Nachdem Sarah sich während ihres Studiums den humanistischen Fragestellungen in der Philosophie und Germanistik zugewandt hat, unterstützt sie nun das Team von Adopt a Revolution seit Herbst 2013 bei der Öffentlichkeitsarbeit – schreibt, redigiert und recherchiert, betreut die Homepage und übernimmt alles, was sonst noch so anfällt.
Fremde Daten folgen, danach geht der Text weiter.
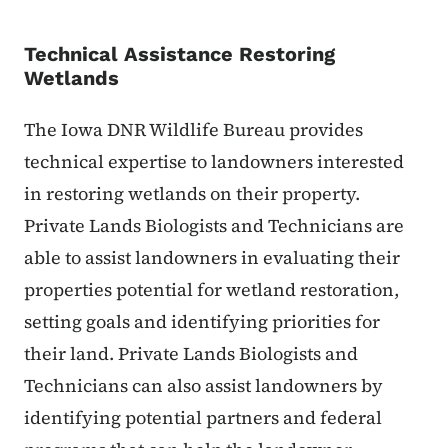
Technical Assistance Restoring
Wetlands
The Iowa DNR Wildlife Bureau provides
technical expertise to landowners interested
in restoring wetlands on their property.
Private Lands Biologists and Technicians are
able to assist landowners in evaluating their
properties potential for wetland restoration,
setting goals and identifying priorities for
their land. Private Lands Biologists and
Technicians can also assist landowners by
identifying potential partners and federal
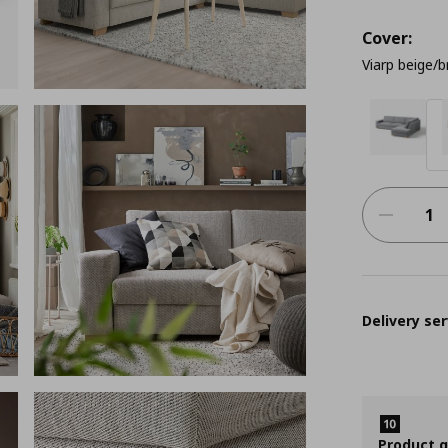
Cover:
Viarp beige/
Delivery ser
Product 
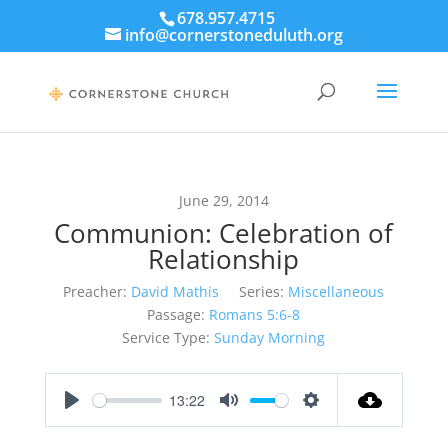
678.957.4715
info@cornerstoneduluth.org
June 29, 2014
Communion: Celebration of
Relationship
Preacher:
David Mathis
Series:
Miscellaneous
Passage:
Romans 5:6-8
Service Type:
Sunday Morning
13:22
Play
Mute
Settings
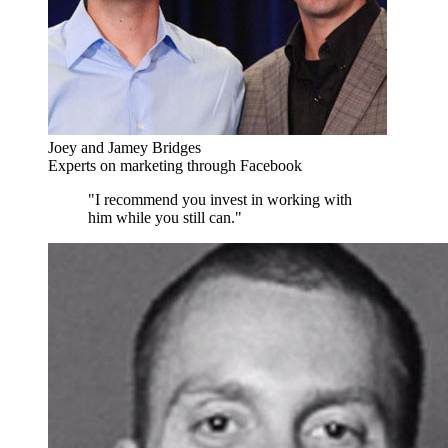
Joey and Jamey Bridges
Experts on marketing through Facebook
"I recommend you invest in working with
him while you still can."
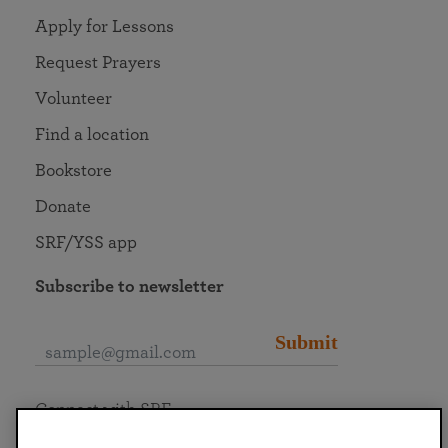
Apply for Lessons
Request Prayers
Volunteer
Find a location
Bookstore
Donate
SRF/YSS app
Subscribe to newsletter
Submit
Connect with SRF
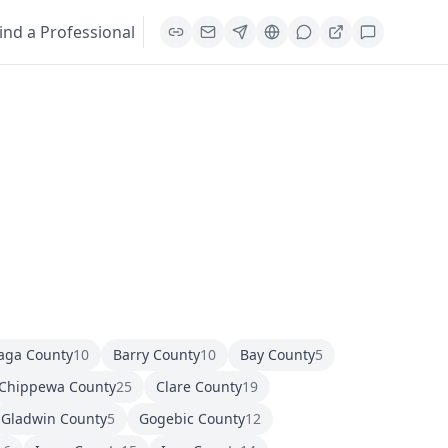
ind a Professional
aga County
10
Barry County
10
Bay County
5
Chippewa County
25
Clare County
19
Gladwin County
5
Gogebic County
12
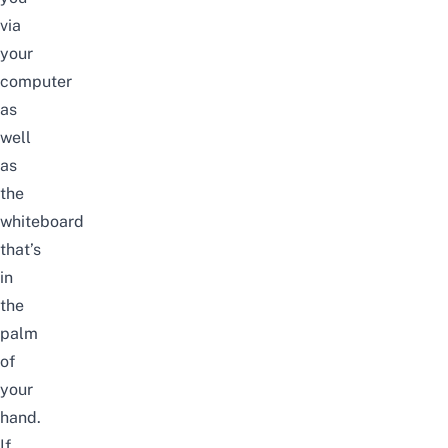
via
your
computer
as
well
as
the
whiteboard
that’s
in
the
palm
of
your
hand.
If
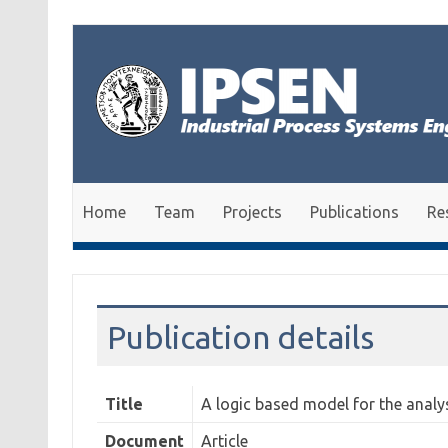
Skip to content
Home
Team
Projects
Publications
Re
Publication details
Title
A logic based model for the analy
Document
Article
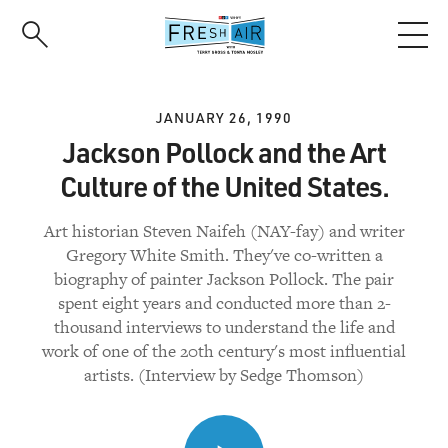
Skip
to
main
content
JANUARY 26, 1990
Jackson Pollock and the Art
Culture of the United States.
Art historian Steven Naifeh (NAY-fay) and writer
Gregory White Smith. They've co-written a
biography of painter Jackson Pollock. The pair
spent eight years and conducted more than 2-
thousand interviews to understand the life and
work of one of the 20th century's most influential
artists. (Interview by Sedge Thomson)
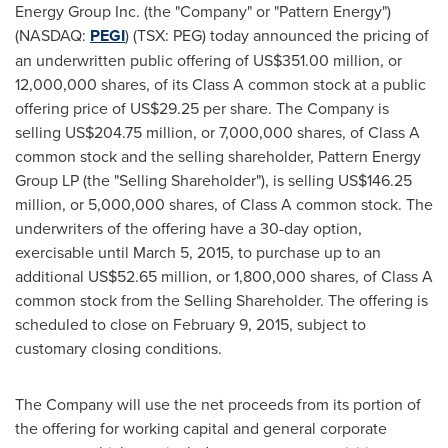
Energy Group Inc. (the "Company" or "Pattern Energy")
(NASDAQ:
PEGI
) (TSX: PEG) today announced the pricing of
an underwritten public offering of
US$351.00 million
, or
12,000,000 shares, of its Class A common stock at a public
offering price of
US$29.25
per share. The Company is
selling
US$204.75 million
, or 7,000,000 shares, of Class A
common stock and the selling shareholder, Pattern Energy
Group LP (the "Selling Shareholder"), is selling
US$146.25
million
, or 5,000,000 shares, of Class A common stock. The
underwriters of the offering have a 30-day option,
exercisable until
March 5, 2015
, to purchase up to an
additional
US$52.65 million
, or 1,800,000 shares, of Class A
common stock from the Selling Shareholder. The offering is
scheduled to close on
February 9, 2015
, subject to
customary closing conditions.
The Company will use the net proceeds from its portion of
the offering for working capital and general corporate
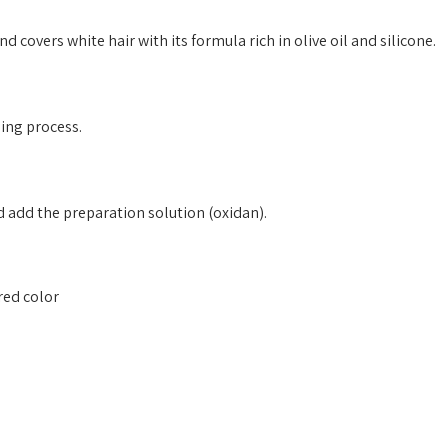
d covers white hair with its formula rich in olive oil and silicone.
eing process.
 add the preparation solution (oxidan).
ired color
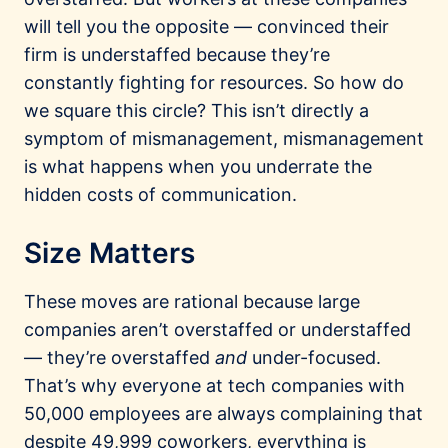
will tell you the opposite — convinced their
firm is understaffed because they’re
constantly fighting for resources. So how do
we square this circle? This isn’t directly a
symptom of mismanagement, mismanagement
is what happens when you underrate the
hidden costs of communication.
Size Matters
These moves are rational because large
companies aren’t overstaffed or understaffed
— they’re overstaffed
and
under-focused.
That’s why everyone at tech companies with
50,000 employees are always complaining that
despite 49,999 coworkers, everything is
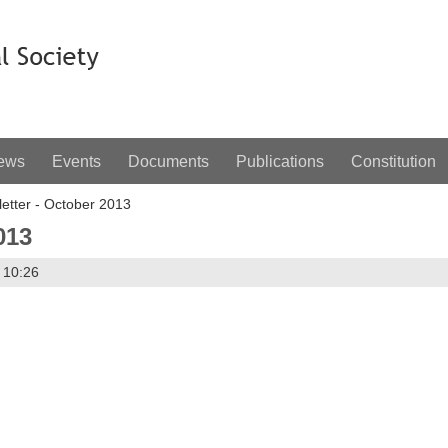
ews
Events
Documents
Publications
Constitution
etter - October 2013
013
 10:26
Dabei hat sie die Suche nach einer besseren Existenzform für sich und die Gesellschaft nicht aufgegeben.

Sophie

Sophie studiert Arabistik in Leipzig, durchreiste Syrien im Frühjahr 2011, lernte Arabisch in Ägypten und Syrien und unterstützt Adopt a Revolution neben dem Studium, wann immer sie kann: mit Übersetzungen aus dem Arabischen ins Deutsche, mit Artikeln für den Blog und vor allem mit dem direkten Kontakt zu den syrischen Projektpartnern.

Viele UnterstüzterInnen

Neben dem Team der Geschäftsstelle unterstützen viele weitere Menschen die Arbeit – sei es durch Übersetzungen, Layout, Technik, Bloggen, Hintergrundrecherchen oder Kontakte nach Syrien.

Unser besonderer Dank gilt Bildargumente aus Berlin und Sichtagitation aus Hamburg für Grafik und Webgestaltung, sowie about:source für die Realisierung der Website.

Weil die Verfolgung durch syrische Sicherheitsdienste auch hierzulande weiter an der Tagesordnung ist und manche von uns häufig in die Region reisen, werden nicht alle Namen vollständig dargestellt.